- Opening Delimiter -

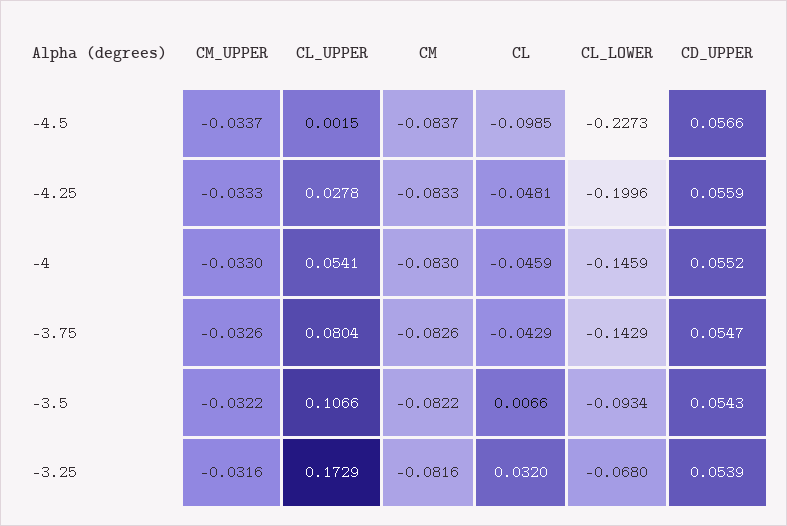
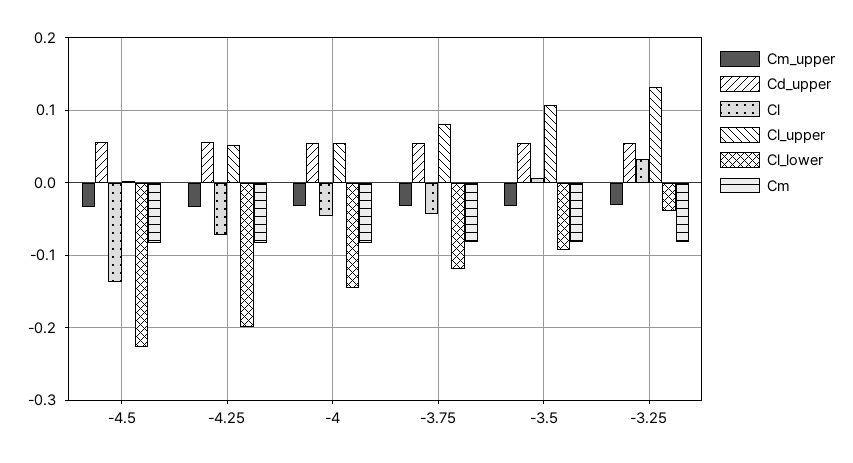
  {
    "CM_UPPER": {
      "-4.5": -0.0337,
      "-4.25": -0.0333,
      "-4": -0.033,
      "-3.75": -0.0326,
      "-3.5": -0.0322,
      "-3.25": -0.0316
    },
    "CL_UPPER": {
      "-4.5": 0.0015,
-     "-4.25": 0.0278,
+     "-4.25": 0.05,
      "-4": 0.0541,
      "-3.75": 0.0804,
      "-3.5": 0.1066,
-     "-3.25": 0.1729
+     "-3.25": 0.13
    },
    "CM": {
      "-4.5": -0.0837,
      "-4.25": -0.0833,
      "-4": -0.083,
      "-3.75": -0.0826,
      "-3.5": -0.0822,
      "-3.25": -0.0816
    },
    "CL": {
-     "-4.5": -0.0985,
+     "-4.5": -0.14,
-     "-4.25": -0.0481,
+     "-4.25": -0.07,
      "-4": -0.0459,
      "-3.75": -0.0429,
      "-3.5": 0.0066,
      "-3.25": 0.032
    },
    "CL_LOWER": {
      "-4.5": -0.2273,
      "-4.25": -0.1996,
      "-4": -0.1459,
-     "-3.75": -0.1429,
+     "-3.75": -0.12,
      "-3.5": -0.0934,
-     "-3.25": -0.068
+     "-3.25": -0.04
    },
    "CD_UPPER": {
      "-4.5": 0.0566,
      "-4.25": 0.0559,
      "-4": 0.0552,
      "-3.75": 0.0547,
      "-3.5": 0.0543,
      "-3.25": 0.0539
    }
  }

- Closing Delimiter -
- Opening Delimiter -

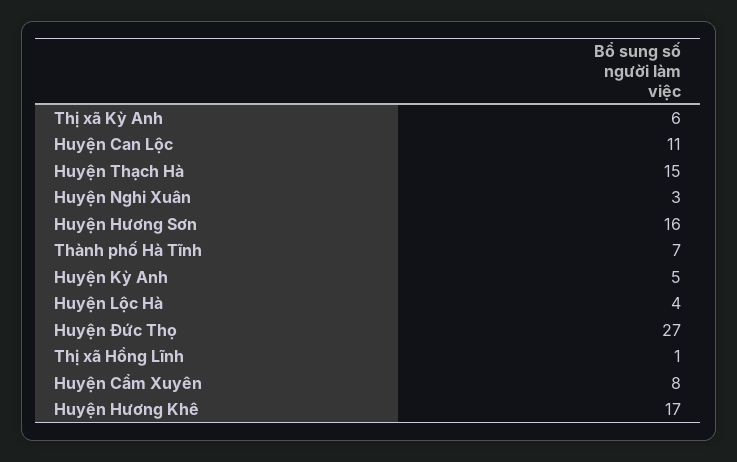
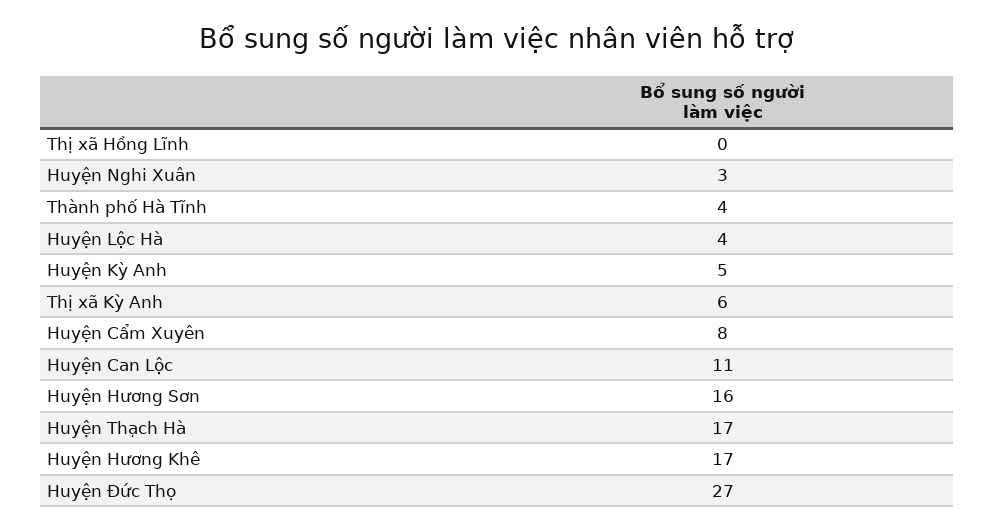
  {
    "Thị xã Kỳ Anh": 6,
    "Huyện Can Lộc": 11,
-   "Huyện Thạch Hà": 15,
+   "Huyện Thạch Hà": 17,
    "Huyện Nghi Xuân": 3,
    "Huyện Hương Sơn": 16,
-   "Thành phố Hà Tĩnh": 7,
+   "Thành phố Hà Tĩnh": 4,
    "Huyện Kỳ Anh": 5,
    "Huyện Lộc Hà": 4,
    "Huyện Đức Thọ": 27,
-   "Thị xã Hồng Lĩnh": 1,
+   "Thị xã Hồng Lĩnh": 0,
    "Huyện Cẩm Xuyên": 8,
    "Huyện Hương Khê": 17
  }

- Closing Delimiter -

Among the lines above, return those that contain the string "Tĩnh".

-   "Thành phố Hà Tĩnh": 7,
+   "Thành phố Hà Tĩnh": 4,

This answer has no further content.